# What to do
If pictures are present, leave them out, and copy the data word for word.

[Records excerpted from a collection]
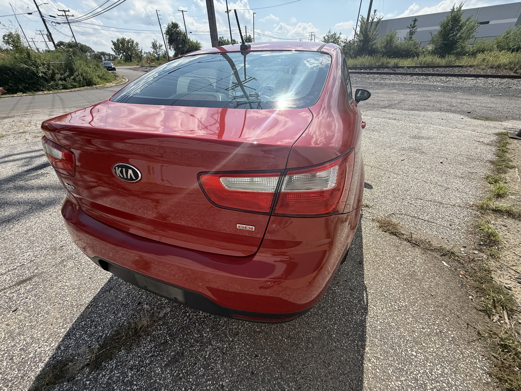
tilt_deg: -34.6
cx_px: 260
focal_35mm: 14
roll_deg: -2.1
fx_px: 211
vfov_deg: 85.7
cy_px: 196
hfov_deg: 102.1
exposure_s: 1/1211
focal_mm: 2.22
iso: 50
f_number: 2.2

# Response area
tilt_deg: -34.6
cx_px: 260
focal_35mm: 14
roll_deg: -2.1
fx_px: 211
vfov_deg: 85.7
cy_px: 196
hfov_deg: 102.1
exposure_s: 1/1211
focal_mm: 2.22
iso: 50
f_number: 2.2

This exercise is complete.